─── TASK INPUTS ───

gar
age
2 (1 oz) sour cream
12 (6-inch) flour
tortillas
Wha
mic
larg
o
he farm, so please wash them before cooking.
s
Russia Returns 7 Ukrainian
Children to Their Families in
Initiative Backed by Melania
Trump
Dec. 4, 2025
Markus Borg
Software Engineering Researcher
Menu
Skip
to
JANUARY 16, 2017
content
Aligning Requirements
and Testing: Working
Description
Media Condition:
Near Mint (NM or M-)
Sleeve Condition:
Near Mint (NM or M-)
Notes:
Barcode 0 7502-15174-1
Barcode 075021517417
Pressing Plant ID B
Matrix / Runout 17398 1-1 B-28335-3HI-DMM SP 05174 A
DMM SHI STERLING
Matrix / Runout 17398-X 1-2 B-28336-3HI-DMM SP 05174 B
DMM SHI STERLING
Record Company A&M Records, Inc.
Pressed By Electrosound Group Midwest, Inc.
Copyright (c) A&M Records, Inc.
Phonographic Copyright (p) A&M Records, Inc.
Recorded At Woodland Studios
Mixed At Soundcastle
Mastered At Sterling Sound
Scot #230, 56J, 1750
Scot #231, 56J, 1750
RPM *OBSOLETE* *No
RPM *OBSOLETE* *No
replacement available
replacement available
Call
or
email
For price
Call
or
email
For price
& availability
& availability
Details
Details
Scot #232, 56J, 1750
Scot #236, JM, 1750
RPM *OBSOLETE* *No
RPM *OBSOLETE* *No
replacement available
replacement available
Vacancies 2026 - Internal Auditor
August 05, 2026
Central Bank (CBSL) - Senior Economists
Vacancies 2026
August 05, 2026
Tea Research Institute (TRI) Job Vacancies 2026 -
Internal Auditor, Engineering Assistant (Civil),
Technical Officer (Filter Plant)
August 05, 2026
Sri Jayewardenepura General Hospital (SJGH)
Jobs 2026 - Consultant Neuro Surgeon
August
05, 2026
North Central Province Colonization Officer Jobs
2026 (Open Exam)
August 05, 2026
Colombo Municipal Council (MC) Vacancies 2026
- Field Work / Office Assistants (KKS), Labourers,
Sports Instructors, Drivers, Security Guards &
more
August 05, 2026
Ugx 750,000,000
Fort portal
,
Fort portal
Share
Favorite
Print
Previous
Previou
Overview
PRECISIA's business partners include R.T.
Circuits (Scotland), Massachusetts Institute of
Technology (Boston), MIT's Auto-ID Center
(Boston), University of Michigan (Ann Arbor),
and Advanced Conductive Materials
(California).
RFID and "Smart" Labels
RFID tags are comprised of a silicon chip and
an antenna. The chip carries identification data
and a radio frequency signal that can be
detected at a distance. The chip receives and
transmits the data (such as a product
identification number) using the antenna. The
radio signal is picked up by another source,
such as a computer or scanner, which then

───

TASK ITEM
Please set down the material above once more, word for word.

TASK RESULT
gar
age
2 (1 oz) sour cream
12 (6-inch) flour
tortillas
Wha
mic
larg
o
he farm, so please wash them before cooking.
s
Russia Returns 7 Ukrainian
Children to Their Families in
Initiative Backed by Melania
Trump
Dec. 4, 2025
Markus Borg
Software Engineering Researcher
Menu
Skip
to
JANUARY 16, 2017
content
Aligning Requirements
and Testing: Working
Description
Media Condition:
Near Mint (NM or M-)
Sleeve Condition:
Near Mint (NM or M-)
Notes:
Barcode 0 7502-15174-1
Barcode 075021517417
Pressing Plant ID B
Matrix / Runout 17398 1-1 B-28335-3HI-DMM SP 05174 A
DMM SHI STERLING
Matrix / Runout 17398-X 1-2 B-28336-3HI-DMM SP 05174 B
DMM SHI STERLING
Record Company A&M Records, Inc.
Pressed By Electrosound Group Midwest, Inc.
Copyright (c) A&M Records, Inc.
Phonographic Copyright (p) A&M Records, Inc.
Recorded At Woodland Studios
Mixed At Soundcastle
Mastered At Sterling Sound
Scot #230, 56J, 1750
Scot #231, 56J, 1750
RPM *OBSOLETE* *No
RPM *OBSOLETE* *No
replacement available
replacement available
Call
or
email
For price
Call
or
email
For price
& availability
& availability
Details
Details
Scot #232, 56J, 1750
Scot #236, JM, 1750
RPM *OBSOLETE* *No
RPM *OBSOLETE* *No
replacement available
replacement available
Vacancies 2026 - Internal Auditor
August 05, 2026
Central Bank (CBSL) - Senior Economists
Vacancies 2026
August 05, 2026
Tea Research Institute (TRI) Job Vacancies 2026 -
Internal Auditor, Engineering Assistant (Civil),
Technical Officer (Filter Plant)
August 05, 2026
Sri Jayewardenepura General Hospital (SJGH)
Jobs 2026 - Consultant Neuro Surgeon
August
05, 2026
North Central Province Colonization Officer Jobs
2026 (Open Exam)
August 05, 2026
Colombo Municipal Council (MC) Vacancies 2026
- Field Work / Office Assistants (KKS), Labourers,
Sports Instructors, Drivers, Security Guards &
more
August 05, 2026
Ugx 750,000,000
Fort portal
,
Fort portal
Share
Favorite
Print
Previous
Previou
Overview
PRECISIA's business partners include R.T.
Circuits (Scotland), Massachusetts Institute of
Technology (Boston), MIT's Auto-ID Center
(Boston), University of Michigan (Ann Arbor),
and Advanced Conductive Materials
(California).
RFID and "Smart" Labels
RFID tags are comprised of a silicon chip and
an antenna. The chip carries identification data
and a radio frequency signal that can be
detected at a distance. The chip receives and
transmits the data (such as a product
identification number) using the antenna. The
radio signal is picked up by another source,
such as a computer or scanner, which then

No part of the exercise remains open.